Roller derby 101

How is Roller Derby played?

Canberra Roller Derby League follows the Women’s Flat Track Derby Association Rules set that can be found at www.wftda.com

Contemporary roller derby is a fast, full-contact sport played on quad roller skates. It is an athletic and skilled sport played primarily by women, although this is changing. Each game is divided into two 30-minute halves, made up of intervals called "jams" that can last up to two minutes. During a jam, two teams field up to five players to skate counter-clockwise around an oval track.

 

A team’s full line up for a jam consists of one pivot, three blockers, and one jammer. The pivot and blockers play both offensive and defensive roles and make what is called the “pack”. The pack is the largest collection of opposing skaters within ten feet of one another, and skaters may only contact one another within the boundaries of the pack.

 

The pivot is distinguished by her striped helmet cover. Pivots serve a strategic role, as other than the jammer, they are the only players on the track who can also score points if the jammer "passes the star". 

The blockers do not wear helmet covers and may play offense or defense at any given time--frequently switching between the two.

The jammer can be identified by the star on her helmet. She starts behind the jammer line, and once she has made her initial, legal  pass through the pack, she scores points for her team by pasing the hips of opposing players.

To begin the game, the pivot and blockers for each team line up in between the jammer line and the pivot line. A whistle blows, signalling the start of the jam, and both teams start play. The jammers are released at the same time as the blockers.


Both jammers race to get through the pack first to obtain the strategic advantage of "lead jammer" status. The lead jammer may end the jam at any time by putting her hands repeatedly on their hips. You will often see the lead jammer doing this once they have scored in order to prevent the other jammer from earning any points; this strategy is known as "nickel and dime-ing".

Once a jammer has made their initial pass, they are eligible to score points. The jammer’s goal is to pass through the pack, and she earns a point for every legal hip-pass of an opposing player. Blockers try to prevent the opposing team’s jammer getting through, while helping their own jammer score points. 

The jam can last up to two minutes in duration and continues until either the lead jammer calls it off, or the two minutes expires. A whistle is blown 4 times to signal the end of the jam.

 

What is Lead Jammer?

The first Jammer to pass all opposition blockers in the pack legally on her initial pass obtains Lead Jammer status. This gives her the power to call off the jam at any time.

 

What happens if there is no Lead Jammer?

If both Jammers do not make a legal initial pass though the pack, no lead jammer is declared and the jam will continue for the full two minutes.

 

How does a Jammer get points?

A jammer scores a point for every opposition blocker they legally pass, for every lap after their initial pass.

A jammer receives a point for any opposing blockers in the penalty box once they legally pass the first opposing skater as they enter the back of the pack.

A jammer does not earn points if they receive a penalty while trying to pass the opposing blockers.
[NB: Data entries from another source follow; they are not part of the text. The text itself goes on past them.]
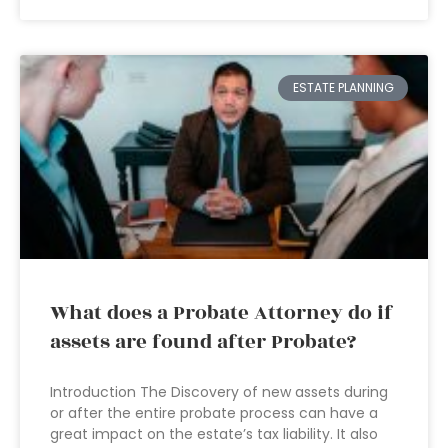
ESTATE PLANNING
What does a Probate Attorney do if
assets are found after Probate?
Introduction The Discovery of new assets during
or after the entire probate process can have a
great impact on the estate’s tax liability. It also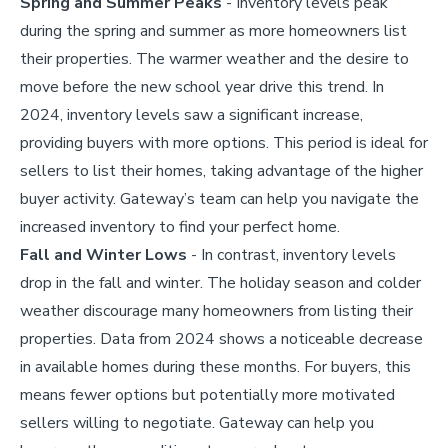
Spring and Summer Peaks
- Inventory levels peak
during the spring and summer as more homeowners list
their properties. The warmer weather and the desire to
move before the new school year drive this trend. In
2024, inventory levels saw a significant increase,
providing buyers with more options. This period is ideal for
sellers to list their homes, taking advantage of the higher
buyer activity. Gateway’s team can help you navigate the
increased inventory to find your perfect home.
Fall and Winter Lows
- In contrast, inventory levels
drop in the fall and winter. The holiday season and colder
weather discourage many homeowners from listing their
properties. Data from 2024 shows a noticeable decrease
in available homes during these months. For buyers, this
means fewer options but potentially more motivated
sellers willing to negotiate. Gateway can help you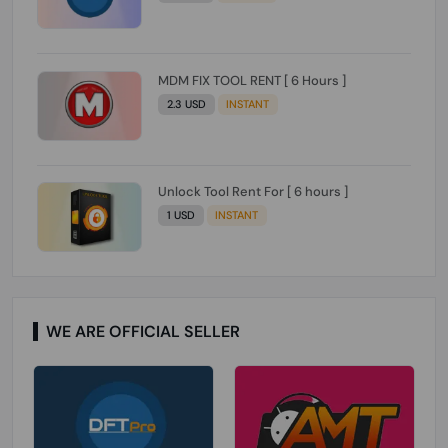
MDM FIX TOOL RENT [ 6 Hours ]
2.3 USD
INSTANT
Unlock Tool Rent For [ 6 hours ]
1 USD
INSTANT
WE ARE OFFICIAL SELLER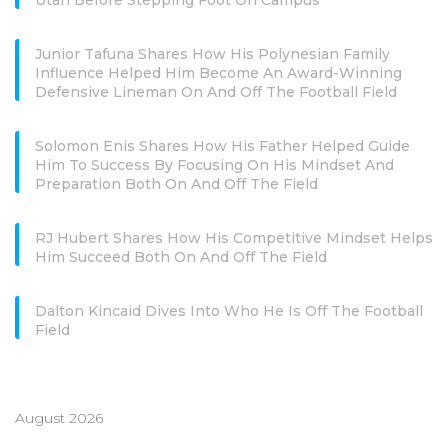
Utah Before Stepping Foot On Campus
Junior Tafuna Shares How His Polynesian Family
Influence Helped Him Become An Award-Winning
Defensive Lineman On And Off The Football Field
Solomon Enis Shares How His Father Helped Guide
Him To Success By Focusing On His Mindset And
Preparation Both On And Off The Field
RJ Hubert Shares How His Competitive Mindset Helps
Him Succeed Both On And Off The Field
Dalton Kincaid Dives Into Who He Is Off The Football
Field
August 2026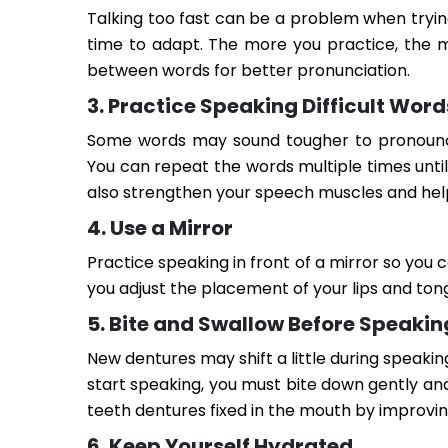
Talking too fast can be a problem when tryin
time to adapt. The more you practice, the m
between words for better pronunciation.
3. Practice Speaking Difficult Word
Some words may sound tougher to pronounce t
You can repeat the words multiple times unti
also strengthen your speech muscles and hel
4. Use a Mirror
Practice speaking in front of a mirror so you
you adjust the placement of your lips and ton
5. Bite and Swallow Before Speakin
New dentures may shift a little during speaki
start speaking, you must bite down gently an
teeth dentures fixed in the mouth by improvin
6. Keep Yourself Hydrated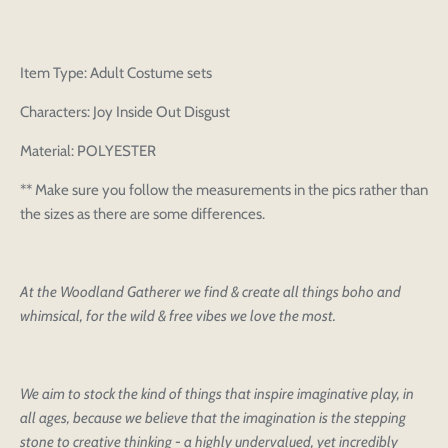
Item Type: Adult Costume sets
Characters: Joy Inside Out Disgust
Material: POLYESTER
** Make sure you follow the measurements in the pics rather than
the sizes as there are some differences.
At the Woodland Gatherer we find & create all things boho and
whimsical, for the wild & free vibes we love the most.
We aim to stock the kind of things that inspire imaginative play, in
all ages, because we believe that the imagination is the stepping
stone to creative thinking - a highly undervalued, yet incredibly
A jammer can obtain a maximum for four points for every lap, and an additional point if they lap the opposing jammer. Five points in one lap is called a "grand slam".

 

What the engagement zone?

The term “pack” refers to the largest group of blockers, containing members from both teams, skating within 10 feet of each other. The engagement zone is 20 feet from the nearest pack member.

A blocker must be in the engagement zone in order to block or assist. Engagement with another skater outside this zone will result in out of play penalties.

Each blocker on the track has an obligation to maintain the pack definition. If there is no defined pack, blockers cannot engage until the pack is reformed.  Blockers can receive penalties for "destroying" the pack as well as "failing to reform" once the pack is destroyed.

 

Penalties and the box

Roller derby used to be played with minor and major penalties, which were judged based upon impact. Upon incurring four minor penalties, or one major penalty, a player would be sent to the penalty box for one minute.

 

Now that there are no minors, and time in the bin is (usually!) 30 seconds. All skaters must re-enter at the back of the pack when exiting the penalty box.

 

 

A penalty is given for illegal or dangerous conduct. For example, a block to the back of a skater which caused them to fall down would be penalised. Other penalties include skating out of bounds, cutting the track, falling large, tripping and multi-player blocking.

 

Jammers can, and do, incur penalties like blockers. This means their team will not be able to score any points for until the jammer has served their penalty and returned to the track. This is often referred to as a "power jam" for the team who still has a jammer on the track. This jammer tries to score as many points as possible while the opposition jammer serves her time.

 

Only two blockers and a jammer from each team can be in the box at one time. If there are already two blockers from the same team in the box and a third blocker arrives, she will be waved back onto the track and must wait until a space is vacant to serve her penalty.

 

If one jammer is in the box and the other Jammer gets sent to the box, the first jammer is released and the second jammer must serve the same amount of time that the first jammer served.

 

What is a legal block?

Any player may engage an opposing player’s shoulder to upper thigh, chest and upper torso. The player can initiate contact with her booty, hips, torso, and arm from her shoulder and up to their elbow, but not including the elbow.